You brush your thumb against her hand. It's the closest thing you can get. Your hands are calloused and stained with gunpowder, compared to her soft pure hands. You want to hold them forever. You sniffle softly. You wipe your eyes with the bottom of your palms, digging into your sockets. The pressure feels nice. You gulp down into the pit that is your stomach. You let out a nasty exhale from sobbing silently for so long. Your throat stings and burns and you feel like your voice is nonexistent. You can't look at her face. Yet imagining it hurts more. It's like a permanent stain on your being. You can only picture the potential disgust on her face. You can't live with it. Take me. Take me with you. Take me back. Before it all started. Can i use my one last selfish desire to leave? Can i pray for an escape? Will Deaeru even come back to you? Will She whisper one last time in your ear like a mother comforting a child? Can you sit inside the throne of Her heavenly arms again? Sit pretty like a doll on Her shelf again? Have Her tell you you can do anything you want once again? And this time rid yourself instead of other people - as you are the threat? 




Oh.





Oh god..




Hold it

Hold it down. This is a sterile environment

Push it down

Keep it down hold it hold it hold it.

Oh my god dont do it. 

Please oh my god not here anywhere but here

Don't embarrass yourself in front of her.

Or anyone. Someone would have to clean it up. Hold it down hold it down dont let it escape. 

Its crawling up your oesophagus and into your throat

Its bursting out of you practically dont let it win dont let your instinct win

But you want to so badly it would feel so relieving. You'd finally feel empty and free of sin. Get rid of the disgusting bile permeating inside your body.

 

But you can't. You won't let it. Keel over as long as you need to but for the love of god don't do it here. You wish there was a bathroom here so, so bad.



Loosen the knot, don't rip it apart. Breathe.

But sometimes… sometimes you wish you could just dissect and splay your guts out. They feel so heavy in your abdomen, always causing you pain. A vortex, black hole, sucking every emotion out of you.
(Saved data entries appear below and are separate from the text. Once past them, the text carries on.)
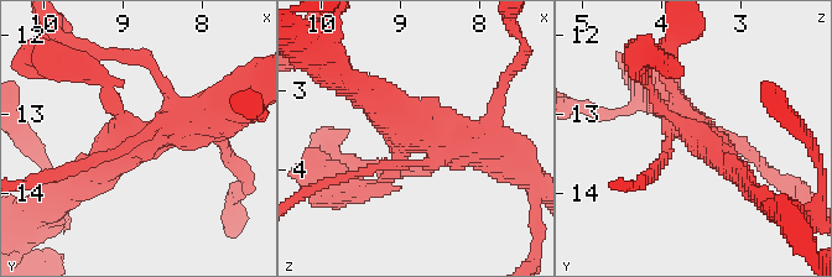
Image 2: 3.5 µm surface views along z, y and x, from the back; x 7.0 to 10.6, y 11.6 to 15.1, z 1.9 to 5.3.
{"act": "look", "view": "em", "slice": "xy", "step": 2, "show": "tint", "at": [8.85, 13.30, 3.60], "arms": 4, "arm_widths_nm": [150, 150, 300, 400]}

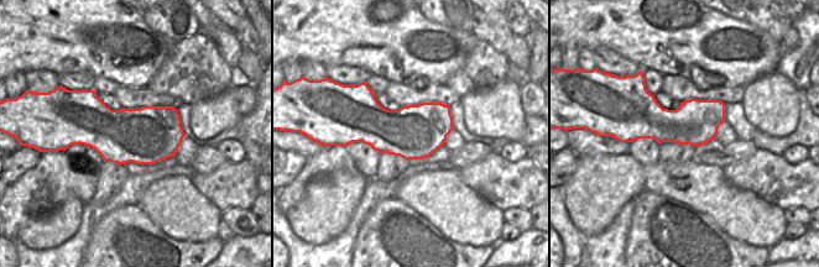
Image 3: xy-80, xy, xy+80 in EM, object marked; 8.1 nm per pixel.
{"act": "cleave", "pic": 2, "on": [665, 156], "part_leaving": {"pic": 2, "px": [[669, 136], [662, 162], [640, 186]]}, "found": "two cells meet here"}

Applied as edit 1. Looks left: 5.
{"act": "look", "view": "overview", "why": "redraw"}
You wish to lay on a surgery table, and be inspected and vulnerable. Have her discover you, every inch of you. 

Digging 
her hands
into your
body,
gently like a doctor, like a mother. A ritual only you could ever
conceive of. The deepest most sincere form of intimacy 
and closeness, learning 
every millimeter 
of your unique 
anatomy. 
Pink and 
red, just like 
you and         Adukin.
Taking            care of
you like            no one
else                  would.
You trust                  her with 
 your                         burial.





Sit back down. The nausea is finally over. 
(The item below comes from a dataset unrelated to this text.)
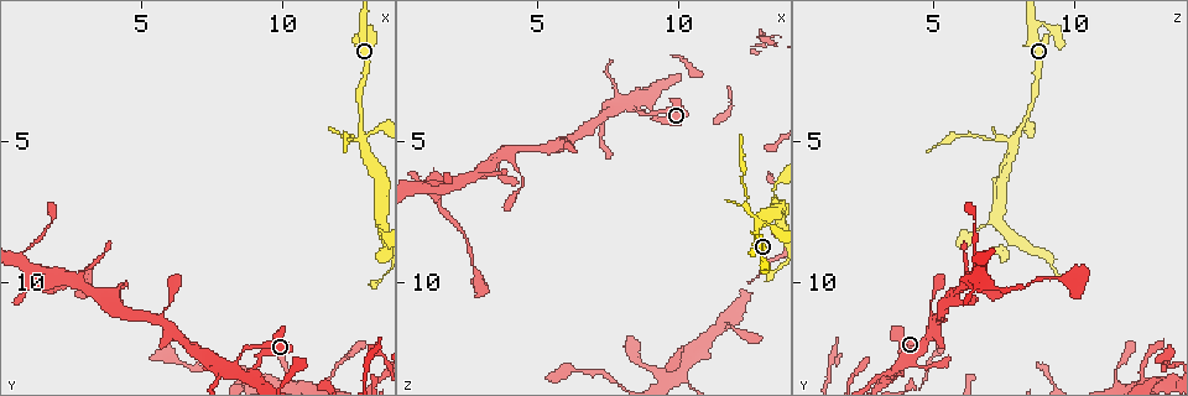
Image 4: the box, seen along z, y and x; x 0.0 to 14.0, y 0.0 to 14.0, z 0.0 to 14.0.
{"act": "look", "view": "3d", "um": 3.5, "at": [5.8, 11.4, 5.1], "why": "two arms in line, one across"}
How ironic how this little hospital made you feel so sick to your stomach and mind. And it's ironic how the caretaker becomes the taken care of. Youre not suited for this though.

Now just think of something else... Anything else… 

 

The flowers here are red. They suit her so well. Picture them on her head, like a beautiful brooch or crown. She'd be the prettiest woman ever. She's the only colorful thing in this dull, cold room, in your dull, cold life. You take one flower out and put it against her forehead. But, will she still look pretty after the bandages are off? Would it be a constant reminder of your terrible mistakes? Of her terrible mistake- no, it wasn't a mistake. She was just at the wrong place at the wrong time. She just wanted a job. 
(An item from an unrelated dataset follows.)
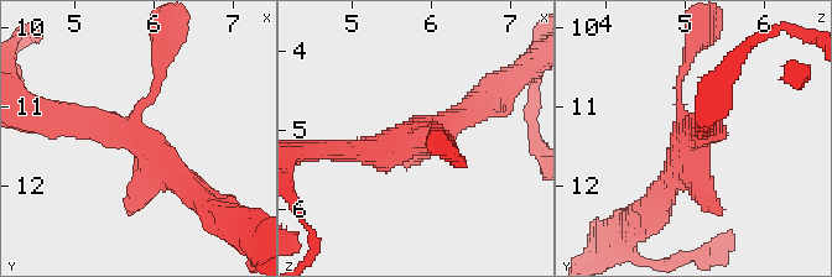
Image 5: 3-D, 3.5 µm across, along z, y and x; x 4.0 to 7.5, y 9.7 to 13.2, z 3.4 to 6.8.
{"act": "look", "view": "em", "slice": "xy", "step": 5, "show": "tint", "at": [5.80, 11.45, 5.10], "why": "shape alone is not enough"}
And you just wanted power.
That is different. Power isn't a necessity. I'm a selfish good for nothing numa that ruined everyone's lives and no one acknowledges it bachi. I want to be punished, why did it have to be her? Why did she have to suffer? Why her? Why her?

Why her?

Why her?

Why her?

Why her?

Why her?

Why her?

Why her?

Why her?

Why her?

Why her?

Why her?

Why her?

Why her?

Why her?

Why her?

Why her?

Why her?

Why her?

Why her?

Why her?

Why her?

Why her?

Why her?

Why her?

Why her?

Why her?

Why her?

Why her?

Why her?

Why her?

Why her?

Why her?

Why her?

Why her?

Why her?

Why her?

Why her?

Why her?

Why her?

Why her?









Why not me.
Is this my punishment?




The red blood on my hands will always remind me of you.




You brush your lips on her forehead, and mumble softly as you leave:



"I love you so much. I wish we could’ve never met."